Very recently, I picked myself up and moved, not only to a new house, but to a new town, after 35 years in London.

My daughter has just gone to university and I am getting divorced. I am well and truly on my own. ‘Don’t you get lonely?’ a friend asked. Yes and no. I love going to the movies on my own, particularly in the afternoon, a truant schoolgirl in the back row eating popcorn. I like eating in restaurants, with a good book for company, and one of my greatest joys is sitting in a coffee shop with a cappuccino and a lemon muffin, watching the people around me.

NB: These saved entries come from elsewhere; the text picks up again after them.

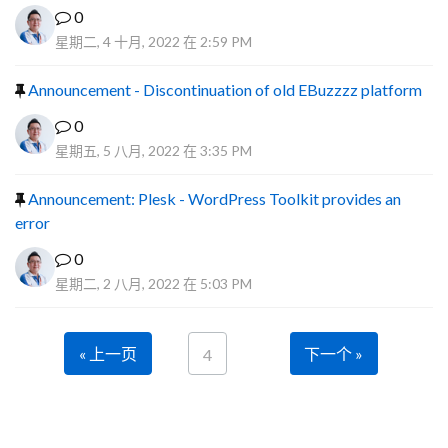
0
星期二, 4 十月, 2022 在 2:59 PM
Announcement - Discontinuation of old EBuzzzz platform
0
星期五, 5 八月, 2022 在 3:35 PM
Announcement: Plesk - WordPress Toolkit provides an
error
0
星期二, 2 八月, 2022 在 5:03 PM
« 上一页
下一个 »
4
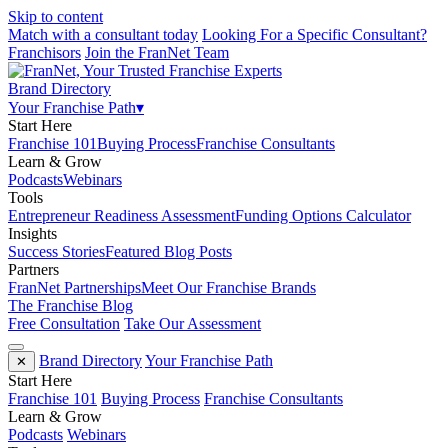
Skip to content
Match with a consultant today
Looking For a Specific Consultant?
Franchisors
Join the FranNet Team
Brand Directory
Your Franchise Path
▾
Start Here
Franchise 101
Buying Process
Franchise Consultants
Learn & Grow
Podcasts
Webinars
Tools
Entrepreneur Readiness Assessment
Funding Options Calculator
Insights
Success Stories
Featured Blog Posts
Partners
FranNet Partnerships
Meet Our Franchise Brands
The Franchise Blog
Free Consultation
Take Our Assessment
Brand Directory
Your Franchise Path
✕
Start Here
Franchise 101
Buying Process
Franchise Consultants
Learn & Grow
Podcasts
Webinars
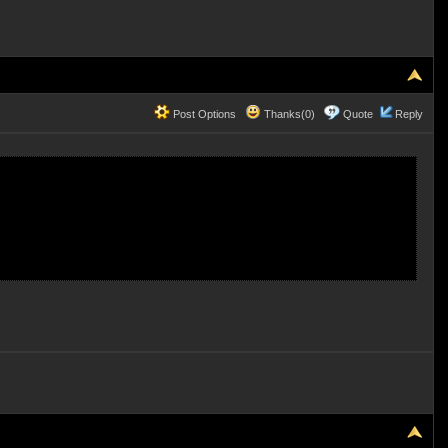
Post Options
Thanks(0)
Quote
Reply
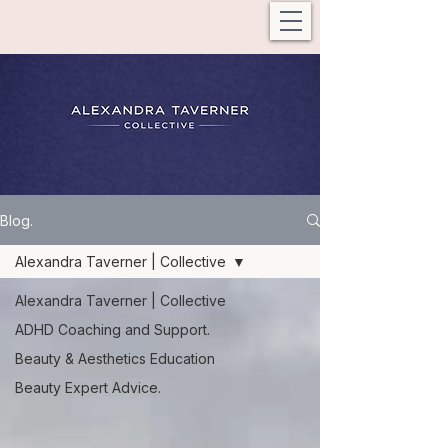
Blog.
Alexandra Taverner | Collective
Alexandra Taverner | Collective
ADHD Coaching and Support.
Beauty & Aesthetics Education
Beauty Expert Advice.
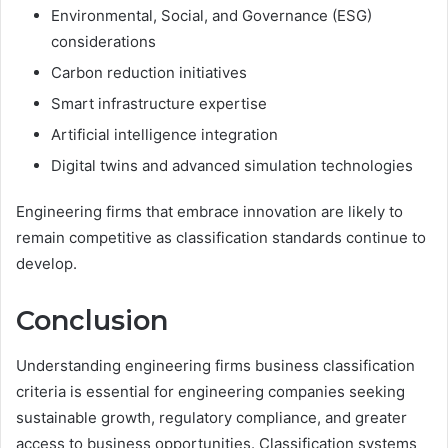
Environmental, Social, and Governance (ESG)
considerations
Carbon reduction initiatives
Smart infrastructure expertise
Artificial intelligence integration
Digital twins and advanced simulation technologies
Engineering firms that embrace innovation are likely to
remain competitive as classification standards continue to
develop.
Conclusion
Understanding engineering firms business classification
criteria is essential for engineering companies seeking
sustainable growth, regulatory compliance, and greater
access to business opportunities. Classification systems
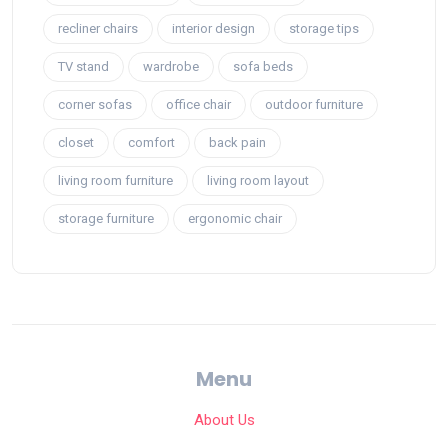
recliner chairs
interior design
storage tips
TV stand
wardrobe
sofa beds
corner sofas
office chair
outdoor furniture
closet
comfort
back pain
living room furniture
living room layout
storage furniture
ergonomic chair
Menu
About Us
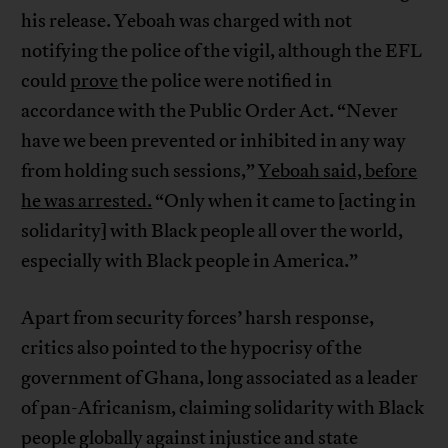
his release. Yeboah was charged with not
notifying the police of the vigil, although the EFL
could
prove
the police were notified in
accordance with the Public Order Act. “Never
have we been prevented or inhibited in any way
from holding such sessions,”
Yeboah said, before
he was arrested.
“Only when it came to [acting in
solidarity] with Black people all over the world,
especially with Black people in America.”
Apart from security forces’ harsh response,
critics also pointed to the hypocrisy of the
government of Ghana, long associated as a leader
of pan-Africanism, claiming solidarity with Black
people globally against injustice and state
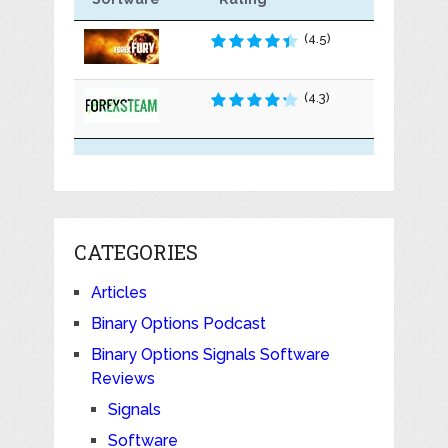
(4.5)
(4.3)
CATEGORIES
Articles
Binary Options Podcast
Binary Options Signals Software
Reviews
Signals
Software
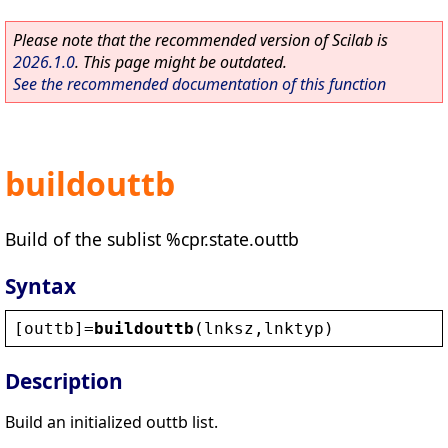
Please note that the recommended version of Scilab is
2026.1.0
. This page might be outdated.
See the recommended documentation of this function
buildouttb
Build of the sublist %cpr.state.outtb
Syntax
[
outtb
]=
buildouttb
(
lnksz
,
lnktyp
)
Description
Build an initialized outtb list.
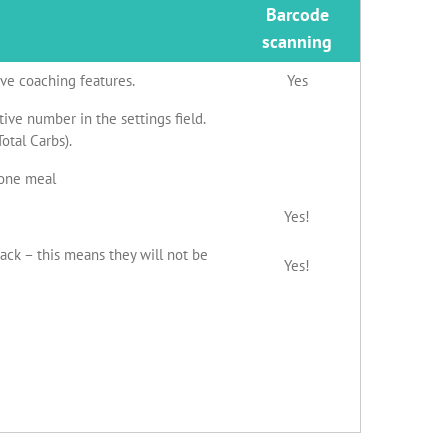
Barcode
scanning
ive coaching features.
Yes
ive number in the settings field.
otal Carbs).
 one meal
Yes!
nack – this means they will not be
Yes!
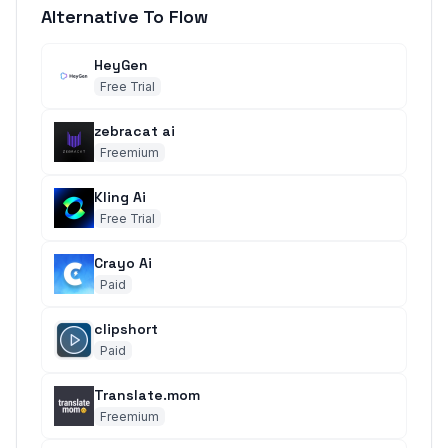
Alternative To Flow
HeyGen
Free Trial
zebracat ai
Freemium
Kling Ai
Free Trial
Crayo Ai
Paid
clipshort
Paid
Translate.mom
Freemium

There is something comforting about anonymity, about observing others or talking to people I have never met. The other day, I fell into conversation with a woman in my local newsagent. It turned out we were going the same way, and we walked and talked for five minutes. We may never see each other again, but it lifted my spirits to connect to a kind and funny stranger, and be reminded that the world, headlined by suspicion and violence, is not as brutal and unfriendly as we so often feel it is.

The older I get, the less capable I am of living with anybody. Some might say it is selfishness, refusing to give up habits (no, the coffee jar does not go there; yes, I always go to bed after the 10 o’clock news), but I think it’s more a question of understanding my limitations. I love people and I adore my friends, but only for brief periods. I am always happy to go back to my solitary state.

What I hate is the modern idea that solitariness makes you some sort of sad loser. I might love being on my own, but that does not mean I don’t get lonely. It is an existential or emotional loneliness that can catch me by surprise, even among a group of friends.

I have been lonelier in bad relationships than I ever have been on my own, and some years ago, a therapist said I was the loneliest person he had ever met. I had never thought of myself that way, but once I began to examine his words, I realised he was right. I was so self-contained, so fiercely independent and so determined to manage everything on my own that I pushed people away.

During a particularly bad period of my life, my closest friend said, ‘You are very hard to help.’ At first, I was hurt – until I realised I was hurting her more by refusing her kindness. We need to be needed, and it is an act of emotional generosity to allow somebody to help us. It took me a while (OK, years) to learn to open up and be more trusting. The more open I became, the less lonely I felt, which is perhaps why I am now prone to assaulting complete strangers with conversation.

According to research, feeling lonely is the number-one complaint of our age, but perhaps loneliness is more an emotional dislocation with others than the state of being alone. The more we are able to open up and connect, the less lonely we feel, but in a society that triumphs confidence and success, it is hard to show our vulnerability and make that connection. Experts point to a fragmented society and a lack of community as the source of loneliness, but it seems to me to be more a state of fear.

If we can overcome that fear and reach out to each other, we can put loneliness away.